*** Dataset records Section Begins ***

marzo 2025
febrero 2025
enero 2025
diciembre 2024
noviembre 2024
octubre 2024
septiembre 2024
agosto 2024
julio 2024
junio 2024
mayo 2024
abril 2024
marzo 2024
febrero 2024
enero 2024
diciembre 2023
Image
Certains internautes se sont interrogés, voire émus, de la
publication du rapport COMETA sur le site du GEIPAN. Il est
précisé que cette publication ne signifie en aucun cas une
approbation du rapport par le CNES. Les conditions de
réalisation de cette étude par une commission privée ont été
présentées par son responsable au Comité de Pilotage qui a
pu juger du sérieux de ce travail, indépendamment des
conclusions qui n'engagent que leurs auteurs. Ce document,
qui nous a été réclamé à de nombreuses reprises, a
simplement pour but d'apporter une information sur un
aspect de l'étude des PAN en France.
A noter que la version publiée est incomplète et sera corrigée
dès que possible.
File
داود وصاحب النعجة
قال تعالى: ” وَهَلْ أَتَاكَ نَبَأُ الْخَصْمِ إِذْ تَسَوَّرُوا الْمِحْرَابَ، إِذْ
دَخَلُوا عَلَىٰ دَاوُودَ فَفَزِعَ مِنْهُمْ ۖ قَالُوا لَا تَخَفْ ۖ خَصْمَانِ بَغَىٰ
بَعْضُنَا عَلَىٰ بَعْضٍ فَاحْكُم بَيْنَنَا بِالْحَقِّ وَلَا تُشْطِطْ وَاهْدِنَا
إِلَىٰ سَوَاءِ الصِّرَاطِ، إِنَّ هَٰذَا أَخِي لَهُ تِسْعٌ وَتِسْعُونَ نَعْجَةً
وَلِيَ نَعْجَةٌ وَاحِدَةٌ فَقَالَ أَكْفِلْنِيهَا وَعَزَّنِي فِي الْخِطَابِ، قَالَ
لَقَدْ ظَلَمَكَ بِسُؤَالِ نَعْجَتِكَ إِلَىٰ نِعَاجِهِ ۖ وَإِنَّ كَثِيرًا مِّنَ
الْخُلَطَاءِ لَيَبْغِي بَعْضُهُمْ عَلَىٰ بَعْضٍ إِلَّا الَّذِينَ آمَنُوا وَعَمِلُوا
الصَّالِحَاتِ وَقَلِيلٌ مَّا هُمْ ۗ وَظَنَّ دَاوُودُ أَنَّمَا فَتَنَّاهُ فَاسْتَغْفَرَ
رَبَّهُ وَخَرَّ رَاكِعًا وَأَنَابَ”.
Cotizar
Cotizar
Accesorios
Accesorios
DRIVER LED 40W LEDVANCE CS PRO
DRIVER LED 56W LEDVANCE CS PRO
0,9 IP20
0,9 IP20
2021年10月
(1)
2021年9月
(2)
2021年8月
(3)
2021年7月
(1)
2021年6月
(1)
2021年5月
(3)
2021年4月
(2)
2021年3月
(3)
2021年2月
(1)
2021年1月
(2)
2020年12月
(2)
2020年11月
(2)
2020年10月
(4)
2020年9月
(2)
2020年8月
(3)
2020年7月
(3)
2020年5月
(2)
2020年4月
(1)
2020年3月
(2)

*** Dataset records Section Ends ***
*** Dataset records Section Begins ***

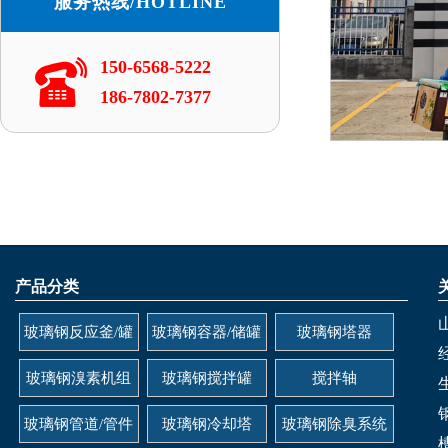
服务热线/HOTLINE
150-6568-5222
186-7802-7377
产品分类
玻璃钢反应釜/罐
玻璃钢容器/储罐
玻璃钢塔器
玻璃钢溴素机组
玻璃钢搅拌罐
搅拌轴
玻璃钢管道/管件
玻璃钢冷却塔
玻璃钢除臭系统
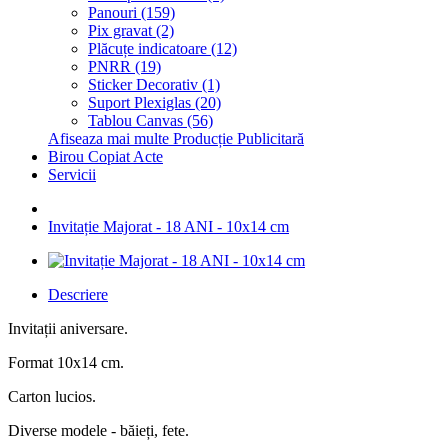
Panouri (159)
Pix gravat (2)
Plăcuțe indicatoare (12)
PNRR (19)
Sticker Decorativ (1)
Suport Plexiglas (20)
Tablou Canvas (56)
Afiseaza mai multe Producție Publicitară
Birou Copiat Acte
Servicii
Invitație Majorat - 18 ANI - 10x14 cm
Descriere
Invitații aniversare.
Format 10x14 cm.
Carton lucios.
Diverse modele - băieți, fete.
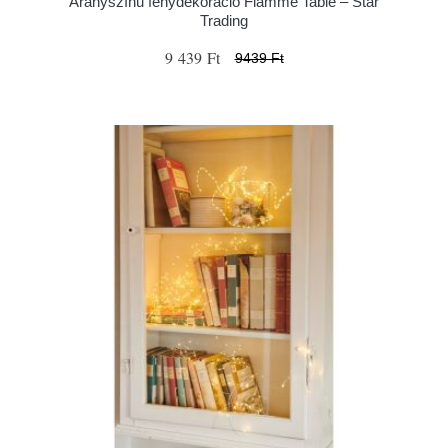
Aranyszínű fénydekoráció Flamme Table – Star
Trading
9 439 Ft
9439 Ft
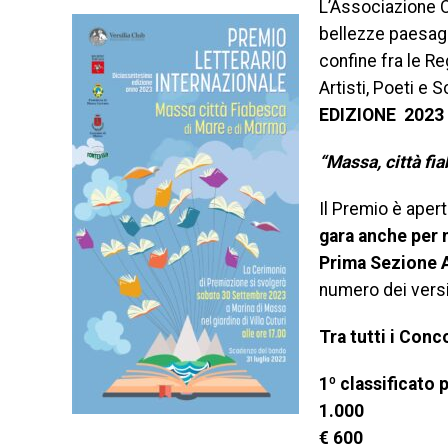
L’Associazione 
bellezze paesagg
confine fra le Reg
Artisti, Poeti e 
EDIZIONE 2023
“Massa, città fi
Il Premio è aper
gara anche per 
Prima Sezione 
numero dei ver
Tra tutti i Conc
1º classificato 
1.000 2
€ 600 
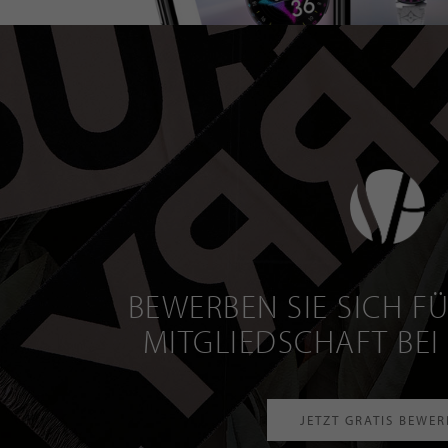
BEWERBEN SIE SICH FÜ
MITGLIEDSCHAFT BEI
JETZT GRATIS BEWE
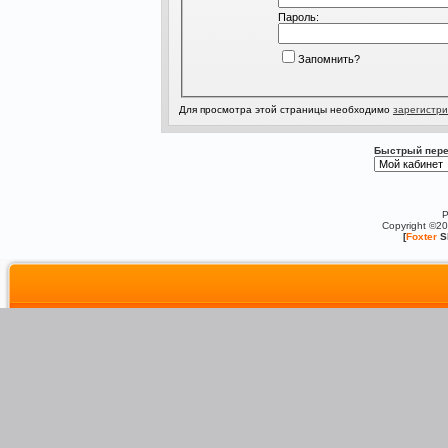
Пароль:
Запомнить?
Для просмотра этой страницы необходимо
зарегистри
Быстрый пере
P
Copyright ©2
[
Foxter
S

*** Dataset records Section Ends ***
*** Dataset records Section Begins ***

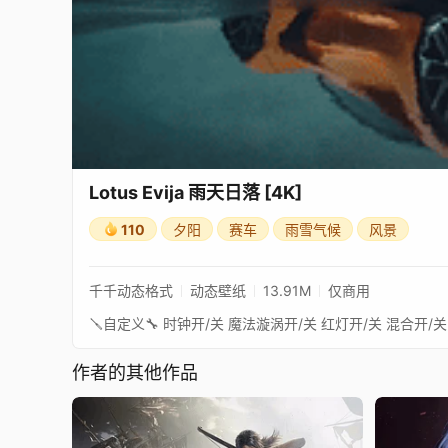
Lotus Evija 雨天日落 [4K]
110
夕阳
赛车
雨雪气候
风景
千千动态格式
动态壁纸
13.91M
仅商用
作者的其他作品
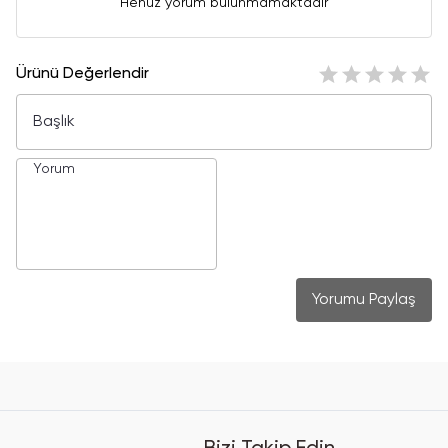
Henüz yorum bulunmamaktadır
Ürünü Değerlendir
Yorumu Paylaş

*** Dataset records Section Ends ***

**Required work**
Each line of the entries above that has the word "rapport" is to be copied.

**Expected output**
publication du rapport COMETA sur le site du GEIPAN. Il est
approbation du rapport par le CNES. Les conditions de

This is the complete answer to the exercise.